Но для того чтобы путем деления строить определение, нужно стараться достигнуть троякого: найти те [свойства], которые сказываются в сути [определяемой вещи]; расположить их в таком порядке, чтобы одно было на первом, [другое] – на втором месте; иметь их все. Первое из этих [условий] основывается на том, что, подобно тому как о привходящем можно вывести заключение при помощи силлогизма, что оно присуще, точно так же можно посредством рода построить [определение]. Расположение же [свойств] будет надлежащим, если берут [сначала] первое [свойство]. А первым будет то, которое следует из всех [других], но из которого все [другие] не следуют, ибо необходимо должно быть нечто такое. Если это первое найдено, то надо двигаться к нижестоящим тем же самым способом; вторым будет тогда то, что для остального есть первое, а третьим – первое для последующих. В самом деле, если исключить стоящее выше, то последующее будет первым для остального. Подобным же образом обстоит дело и со всеми другими [свойствами]. А что они суть все – это очевидно из того, что [сначала] берется на основе деления первое [свойство], например каждое живое существо есть вот это или это, присуще же вот это, а затем берется отличие этого целого и [показывают], что для последнего нет уже никакого отличия, т. е. что сразу вместе с последним отличием это [определяемое] не отличается по виду от целокупного. Ибо ясно, что здесь не добавляют больше, [чем нужно] (так как все взятые [свойства] принадлежат к сути [вещи]), и ничего не упускают, ибо иначе был бы упущен или род, или видовое отличие. В самом деле, род есть первое, и он берется вместе с видовыми отличиями; видовые же отличия имеются все налицо, ибо больше никаких других отличий, кроме них, нет, иначе последнее [целое] отличалось бы по виду, а между тем было сказано, что оно не отличается [по виду].

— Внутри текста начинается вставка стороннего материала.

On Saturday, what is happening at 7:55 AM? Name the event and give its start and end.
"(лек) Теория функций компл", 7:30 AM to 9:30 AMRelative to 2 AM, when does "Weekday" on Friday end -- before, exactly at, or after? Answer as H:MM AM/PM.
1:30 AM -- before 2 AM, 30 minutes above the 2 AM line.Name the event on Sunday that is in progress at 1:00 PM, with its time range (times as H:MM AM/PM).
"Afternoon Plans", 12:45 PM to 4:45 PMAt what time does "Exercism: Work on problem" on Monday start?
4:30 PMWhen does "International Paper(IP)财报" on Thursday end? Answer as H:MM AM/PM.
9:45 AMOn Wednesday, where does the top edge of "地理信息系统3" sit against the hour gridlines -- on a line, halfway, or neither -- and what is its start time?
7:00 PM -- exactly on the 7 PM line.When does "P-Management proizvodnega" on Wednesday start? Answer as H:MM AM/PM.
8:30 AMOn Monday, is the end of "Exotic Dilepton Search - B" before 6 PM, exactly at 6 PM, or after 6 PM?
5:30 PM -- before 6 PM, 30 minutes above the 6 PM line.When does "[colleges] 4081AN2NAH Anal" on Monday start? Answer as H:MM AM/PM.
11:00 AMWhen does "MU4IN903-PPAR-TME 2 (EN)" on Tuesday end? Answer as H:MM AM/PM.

Искать же при этом следует, обращая внимание на подобное, т. е. на неразличимое [по виду], и прежде всего на тождественное в каждом, затем в свою очередь на другое, что хотя и принадлежит к тому же роду, что и те [вещи], и само оно одного и того же вида, но отличается от тех [вещей] [по виду]. Если же для этих вещей взято то, что есть во всех них тождественного и точно так же и для других [видов], то относительно тех и других следует снова рассматривать, нет ли у них чего-то тождественного, пока не дойдут до одного понятия. Оно-то и будет определением вещи. Если же доходят не до одного [понятия], а до двух или больше, то ясно, что искомое имело бы не одну суть, а несколько. Я имею в виду, например, если мы хотим выяснить, что такое благородство, то следует у некоторых благородных людей, которых мы знаем, посмотреть, что́ же тождественного имеется у них всех как благородных людей; например, если Алкивиад благороден или Ахилл и Аякс, то что же тождественного у них всех? То, что они не терпят бесчестья, ибо [из-за этого] один начал войну, другой был охвачен бурным гневом, третий лишил себя жизни. Затем следует обратить внимание на других [благородных], например на Лисандра или Сократа. Если же они остаются невозмутимыми и в счастье, и в несчастье, то, уловив оба [признака], я обращаю внимание на то, что есть тождественного в невозмутимости при превратностях судьбы и нетерпимости к бесчестью. Если же у них нет ничего [тождественного], то было бы два рода благородства.
Всякое же определение всегда общее, ибо врачеватель, [например], предлагает не то, что целебно для какого-нибудь глаза, а то, что целебно для всякого глаза или для определенного вида глаз. Но легче определить отдельное, чем общее. Поэтому следует от отдельного переходить к общему. Ибо одноименное скорее остается незаметным в общем, чем в неразличимом. И как в доказательствах необходимо выведение заключений, так и в определениях – ясность. А она будет, если на основании сказанного о каждом в отдельности дается отдельно определение того, что относится к каждому роду. Например, определяя сходное, берут не всякое сходное, а сходное по цвету и очертаниям; определяя «острое» – острое (высокое) в звуке. И таким именно образом следует идти дальше к общему им, стараясь избегать одноименного. И если при рассуждениях не следует прибегать к иносказаниям, то ясно, что нельзя ни давать определения с помощью иносказаний, ни давать определения того, что выражено иносказаниями. Иначе было бы необходимо при рассуждениях пользоваться иносказаниями.